Exercise objective: In the records below, begin at the line containing "Page size: 1275x1650." and end at the line containing "For every layout"; quote every line in that span exactly, including both boundary lines, and no others.

The data:
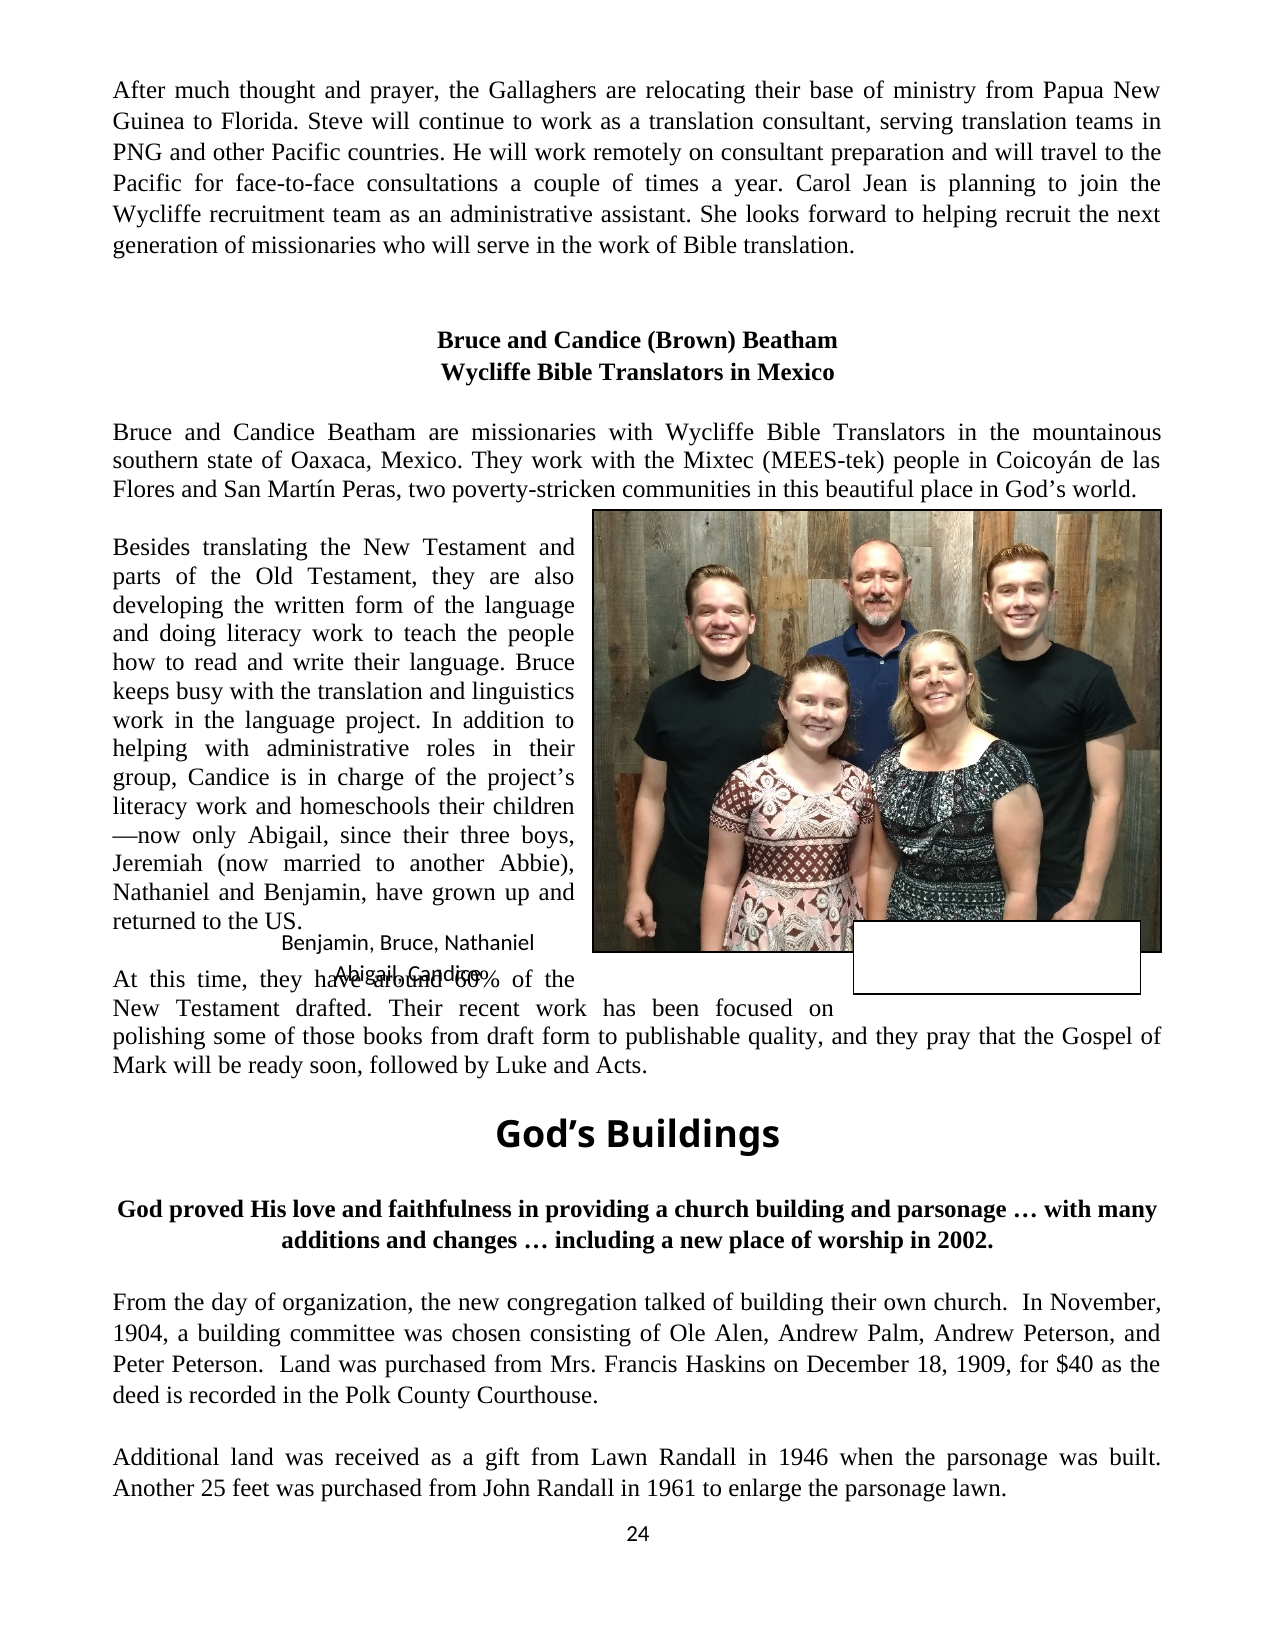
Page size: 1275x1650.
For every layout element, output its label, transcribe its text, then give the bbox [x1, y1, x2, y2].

--

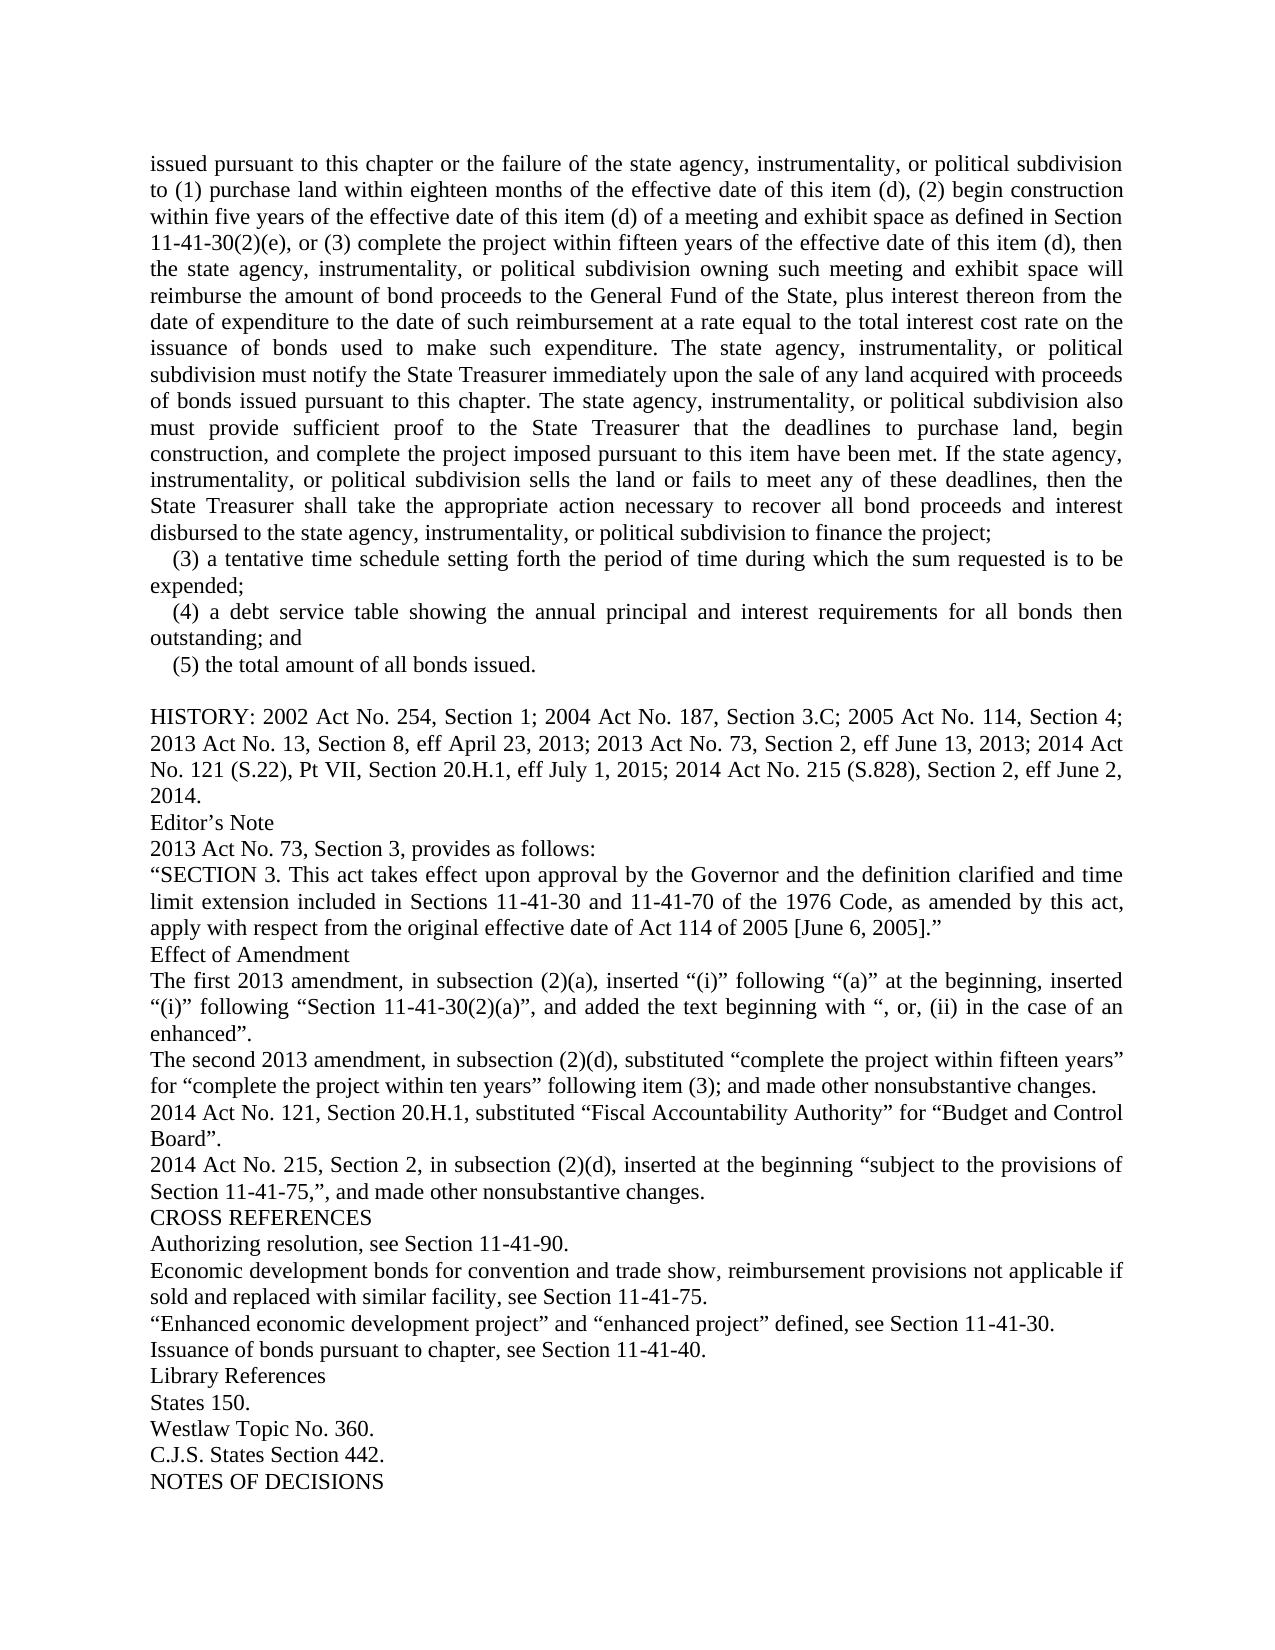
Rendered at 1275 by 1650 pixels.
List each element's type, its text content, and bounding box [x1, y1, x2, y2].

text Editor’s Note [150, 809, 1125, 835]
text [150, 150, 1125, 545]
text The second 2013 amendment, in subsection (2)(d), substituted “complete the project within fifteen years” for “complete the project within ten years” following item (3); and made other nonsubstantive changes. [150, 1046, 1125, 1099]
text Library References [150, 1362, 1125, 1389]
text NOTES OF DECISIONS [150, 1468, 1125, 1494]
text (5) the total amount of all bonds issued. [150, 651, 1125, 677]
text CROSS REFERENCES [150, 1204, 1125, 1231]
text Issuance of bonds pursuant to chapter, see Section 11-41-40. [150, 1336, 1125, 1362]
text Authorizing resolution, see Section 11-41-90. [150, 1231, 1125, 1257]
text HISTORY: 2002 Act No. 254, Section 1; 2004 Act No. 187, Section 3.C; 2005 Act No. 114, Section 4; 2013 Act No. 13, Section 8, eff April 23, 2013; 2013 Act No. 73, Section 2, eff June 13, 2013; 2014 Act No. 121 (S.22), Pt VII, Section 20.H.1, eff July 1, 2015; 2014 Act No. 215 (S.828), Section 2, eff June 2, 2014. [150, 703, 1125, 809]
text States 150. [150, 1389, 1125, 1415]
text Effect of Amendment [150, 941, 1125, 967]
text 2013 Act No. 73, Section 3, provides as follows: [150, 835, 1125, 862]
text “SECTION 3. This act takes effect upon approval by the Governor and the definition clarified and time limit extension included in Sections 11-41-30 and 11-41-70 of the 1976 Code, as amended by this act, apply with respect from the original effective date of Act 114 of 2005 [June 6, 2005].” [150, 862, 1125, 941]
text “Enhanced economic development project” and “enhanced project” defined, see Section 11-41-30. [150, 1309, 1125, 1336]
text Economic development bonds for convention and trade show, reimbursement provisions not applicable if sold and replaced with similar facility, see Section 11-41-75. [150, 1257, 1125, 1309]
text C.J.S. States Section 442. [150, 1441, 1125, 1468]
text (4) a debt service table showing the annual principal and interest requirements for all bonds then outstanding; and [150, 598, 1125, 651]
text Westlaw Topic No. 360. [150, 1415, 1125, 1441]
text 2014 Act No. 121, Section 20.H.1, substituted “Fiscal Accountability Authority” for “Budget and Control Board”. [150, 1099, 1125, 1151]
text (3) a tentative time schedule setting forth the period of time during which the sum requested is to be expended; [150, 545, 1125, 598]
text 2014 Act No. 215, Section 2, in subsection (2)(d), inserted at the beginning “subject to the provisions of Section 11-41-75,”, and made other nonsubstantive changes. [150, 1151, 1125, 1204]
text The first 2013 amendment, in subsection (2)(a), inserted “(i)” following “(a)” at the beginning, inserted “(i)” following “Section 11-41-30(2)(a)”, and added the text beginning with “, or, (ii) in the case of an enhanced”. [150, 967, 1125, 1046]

Output of the exercise:
Page size: 1275x1650.
For every layout element, output its label, transcribe its text, then give the bbox [x1, y1, x2, y2].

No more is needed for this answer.